For the sake of the experiment: I have built the Mandelbrot Iteration with BW Math

[] Peter:H []

It is quite easy to implement the basic formula x(n+1) = x(n)² + c, where x and c are complex numbers. c = a + bi, where bi indicates the imaginary part of a complex number.

Tricky is the recursion part that is where the result of one computation feeds as input into the next computation, so we get a sequence of values X(1), X(2), ..., X(n). I solved this with long delays... and a some more tricks.
Currently demo projects "long delay" has actually a long delay time so that you can follow what happens by reading the value displays when the patch works.

Currently this thing is in raw form. It does not implement the breaking condition of the mandelbrot iteration which should stop when X(n) escapes to infinity. I currently only want to use it for so called complex attractor, i.e. a sequence of x(n) which repeat over and over again. this happens for some points in the "black" area of the mandelbrot set. But it's not all of the black points only points to the outter bulbs ... try out here if you want to see what I mean https://openprocessing.org/sketch/77478.

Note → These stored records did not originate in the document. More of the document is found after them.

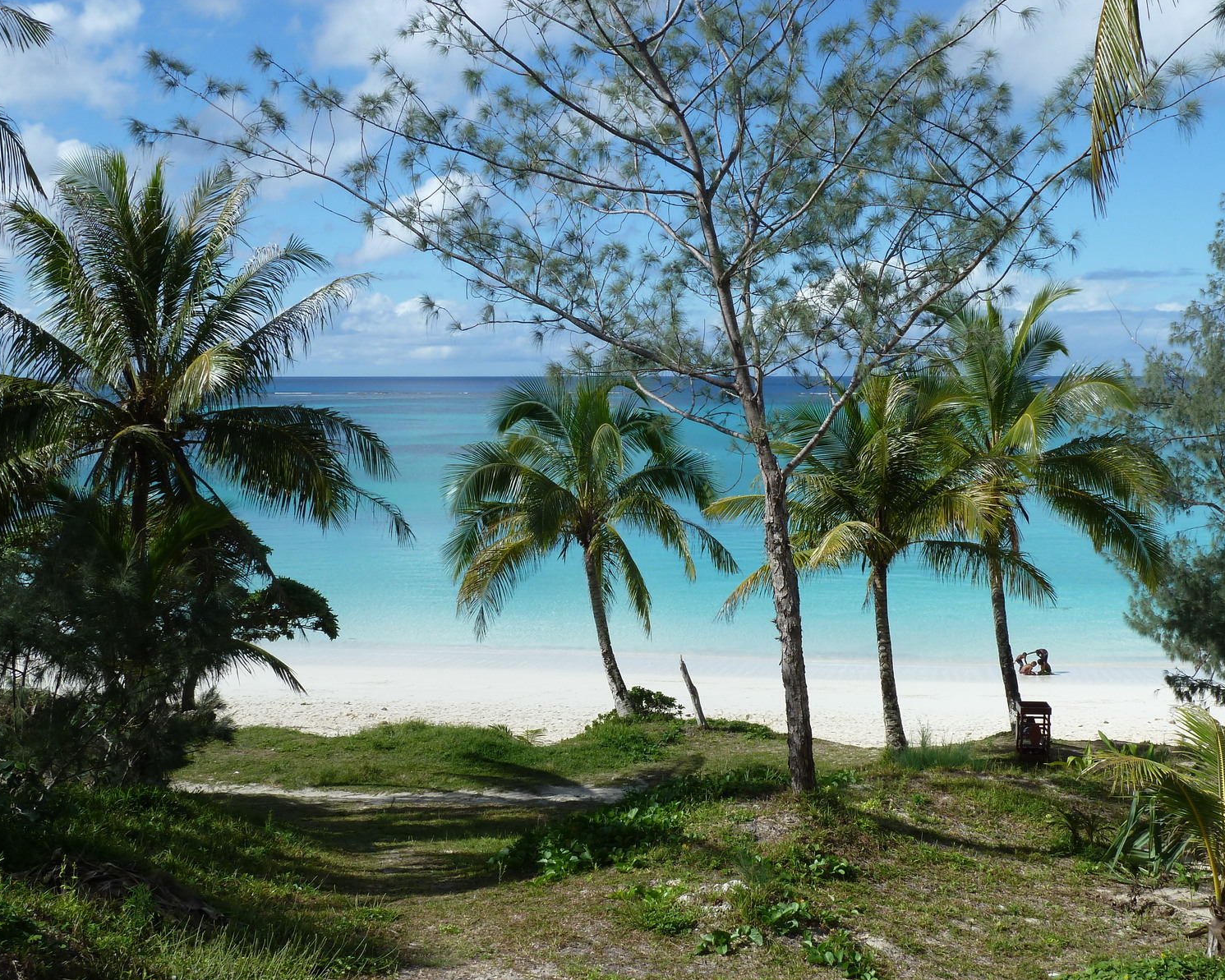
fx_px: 1595
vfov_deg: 34.2
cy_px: 491
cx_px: 647
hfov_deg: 42.0
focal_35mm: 44
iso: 80
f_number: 5
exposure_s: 1/500
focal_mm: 6.9
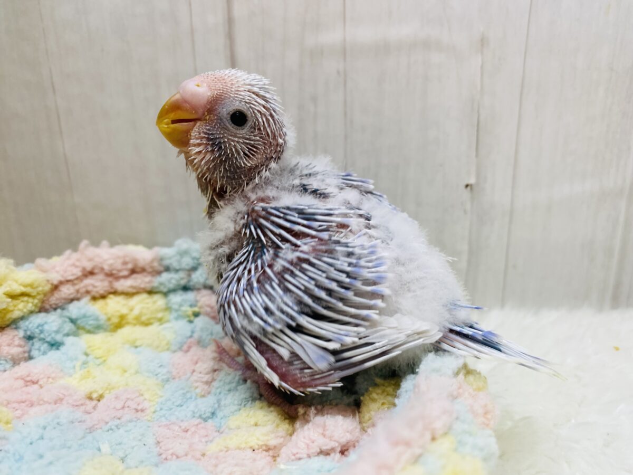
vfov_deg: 54.9
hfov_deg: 69.4
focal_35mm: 25
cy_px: 238
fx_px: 457
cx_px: 316
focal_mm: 4.25
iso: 64
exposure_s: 1/100
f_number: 1.8
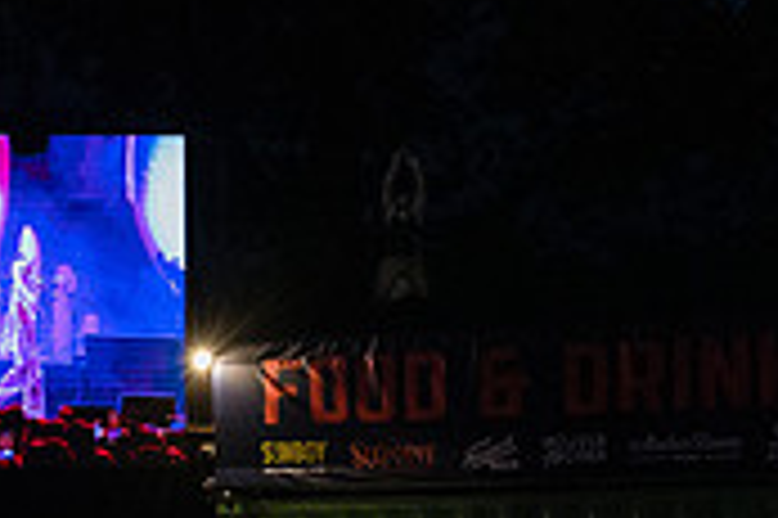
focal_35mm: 112
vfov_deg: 11.9
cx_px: 400
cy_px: 655
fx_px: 2418
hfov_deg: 18.3
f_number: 3.5
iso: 5000
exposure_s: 1/320
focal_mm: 32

Right now the patch is set up with values of c = a + bi in Section "Your Input goes here" with a cycle of 2. So the values in the XY to the right jump around between two positions. There are other more complex attractor sequences but I wasn't able to find one in the short of the time.
Feel free to come up with values of a + bi on your own and share here.

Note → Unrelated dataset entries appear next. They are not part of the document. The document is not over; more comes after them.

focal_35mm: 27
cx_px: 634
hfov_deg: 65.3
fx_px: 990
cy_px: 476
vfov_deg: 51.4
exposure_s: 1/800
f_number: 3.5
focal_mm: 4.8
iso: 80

If you for instance dial in a = -1.10 and bi = 0.25 you see the point first jumping around and then it escapes to infinity, meaning the values get bigger and bigger with each iteration.

How to start the Iteration: Hit the Trigger "Start/Stop" (left top). If you don't see values in the x/y panel to the right change then you might need to hit start a second time.

Use of the Patch: I don't want to see this patch copied in any arbitrary monetized youtube video or patreon content. thanks. Use it for your experiments and share your findings here.

Bitwig Math Mandelbrot Iteration.png

The give shows how the values cycle for settings a=-0.49 and bi = 0.55

Bitwig Math Mandelbrot animated.gif

[] Peter:H []

Found values for cycle lenght 3 (source https://mathhelpforum.com/threads/fixed ... et.135085/)
−1.754877667 + 0i,
−0.1225611669−0.7448617670i,
−0.1225611669+0.7448617670i,

So if you dial in for a = −0.1225611669 and for bi = −0.7448617670 and start the iteration the point in the x/y panel jumps to 3 locations over and over again.

More values, let's try
a=-0.69 and bi = 0.28
a=-0.1 and bi = 0.8 (cylce period is 3)
a=-0.49 and bi = 0.55 (cycle period 5)
Values discovered by the help of: https://mathigon.org/course/fractals/mandelbrot

[] Peter:H []

And here's a picture which shows the periods of attractors: https://upload.wikimedia.org/wikipedia/ ... loured.png.
It get's up to 29 points that repeat in a cycl. Who can come up with the parameters?

[Tj Shredder]

That looks very interesting. Especially if you start to modulate those values. It creates interesting chaotic movements, even if you come back to the old values.
Now we want to turn it into sound...

[ollie.rollover]

Wow.